Partes del ejercicio -
(A) Enumera los oficios que Alirio Díaz desempeñó en Trujillo según el texto sobre su trayectoria.
(B) Prolonga el texto sobre la trayectoria de Alirio Díaz a partir de su última oración.

Texto para leer -

########################################

Para llegar a ser figura, Alirio Díaz tuvo que pasar por muchos trabajos, algunos musicales y otros no.

Casi niño fue cantante pues tenía una voz privilegiada. En Carora fue portero de un cine y en Trujillo, tipografista, corrector de pruebas, guitarrista en una emisora y saxofonista en la banda del estado. Ya en la capital también tocó el instrumento de viento en la Banda Marcial Caracas y, como casi todo músico que merezca llamarse tal, mató tigres en lugares nocturnos o en la radio.

El talento que se le desbordaba y los buenos oficios del maestro Sojo le permitieron ir a Europa con una beca. De allí en adelante, pudo consagrarse a su excelso arte.

########################################

Líneas registradas -
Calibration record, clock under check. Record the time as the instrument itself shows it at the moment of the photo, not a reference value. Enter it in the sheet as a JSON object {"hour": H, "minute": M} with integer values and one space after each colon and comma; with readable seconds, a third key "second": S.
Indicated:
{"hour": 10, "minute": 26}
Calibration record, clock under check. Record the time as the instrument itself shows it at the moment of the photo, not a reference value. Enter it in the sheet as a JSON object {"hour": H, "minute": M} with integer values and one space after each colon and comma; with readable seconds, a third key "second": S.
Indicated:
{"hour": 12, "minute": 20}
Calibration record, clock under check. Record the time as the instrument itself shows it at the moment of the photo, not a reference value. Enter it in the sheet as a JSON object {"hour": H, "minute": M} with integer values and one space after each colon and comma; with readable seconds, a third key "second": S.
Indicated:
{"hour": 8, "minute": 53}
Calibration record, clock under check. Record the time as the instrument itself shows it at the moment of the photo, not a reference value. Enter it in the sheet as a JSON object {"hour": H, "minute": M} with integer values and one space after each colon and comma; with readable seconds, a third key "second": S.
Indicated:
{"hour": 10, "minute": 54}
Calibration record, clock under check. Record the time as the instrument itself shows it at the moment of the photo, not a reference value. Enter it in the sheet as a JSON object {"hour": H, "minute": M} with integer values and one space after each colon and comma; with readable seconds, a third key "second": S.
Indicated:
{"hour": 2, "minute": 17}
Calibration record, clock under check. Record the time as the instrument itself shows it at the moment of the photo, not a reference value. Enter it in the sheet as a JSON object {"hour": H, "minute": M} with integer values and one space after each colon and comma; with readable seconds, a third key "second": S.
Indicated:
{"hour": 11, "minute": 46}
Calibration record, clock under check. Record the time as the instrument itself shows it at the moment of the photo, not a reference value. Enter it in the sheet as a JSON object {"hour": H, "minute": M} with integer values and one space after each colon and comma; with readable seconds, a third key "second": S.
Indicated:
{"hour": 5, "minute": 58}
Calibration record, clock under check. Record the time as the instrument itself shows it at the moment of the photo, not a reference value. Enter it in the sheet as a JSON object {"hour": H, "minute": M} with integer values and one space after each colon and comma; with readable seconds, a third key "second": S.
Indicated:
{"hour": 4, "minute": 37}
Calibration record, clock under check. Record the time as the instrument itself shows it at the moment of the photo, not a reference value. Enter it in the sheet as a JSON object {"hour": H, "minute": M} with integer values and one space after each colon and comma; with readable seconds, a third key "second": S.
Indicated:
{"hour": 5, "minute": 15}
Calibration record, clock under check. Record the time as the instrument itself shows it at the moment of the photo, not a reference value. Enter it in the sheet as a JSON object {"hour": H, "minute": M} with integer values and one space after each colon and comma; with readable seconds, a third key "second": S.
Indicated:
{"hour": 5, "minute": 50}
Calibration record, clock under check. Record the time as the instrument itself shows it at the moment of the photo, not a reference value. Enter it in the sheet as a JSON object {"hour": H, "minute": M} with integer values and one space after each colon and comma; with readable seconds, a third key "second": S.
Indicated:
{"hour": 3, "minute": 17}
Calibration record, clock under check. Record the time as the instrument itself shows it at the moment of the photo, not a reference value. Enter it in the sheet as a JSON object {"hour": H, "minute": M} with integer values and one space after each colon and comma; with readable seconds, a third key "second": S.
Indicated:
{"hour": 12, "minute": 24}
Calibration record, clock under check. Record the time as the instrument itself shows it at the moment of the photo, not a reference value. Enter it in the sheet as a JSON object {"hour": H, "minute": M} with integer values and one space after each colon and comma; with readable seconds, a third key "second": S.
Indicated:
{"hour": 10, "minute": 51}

########################################

Resultados por tarea -
(A) Tipografista, corrector de pruebas, guitarrista en una emisora y saxofonista en la banda del estado.

(B)
Una de sus grandes enseñanzas vale para los músicos y para todos los demás: supo expresar gratitud por sus mentores. Del “Chío” Zubillaga siempre dijo que le debía todo. “Él no era músico, pero llevaba en la sangre la sensibilidad de la música”. Y de Laudelino Mejías afirmaba que “fue un inmenso maestro. Para mí fue algo extraordinario encontrarme con ese gran creador y compositor”.

También tenía siempre en los labios los nombres de sus amigos, entre ellos sus paisanos, Rodrigo Riera (otro gigante de la guitarra) y el dirigente político Héctor Mujica. Tampoco dejó nunca de encomiar a Antonio Lauro y a sus maestros de la Escuela Lamas. Alirio Díaz, además de la guitarra, fue un virtuoso de la gratitud y la amistad.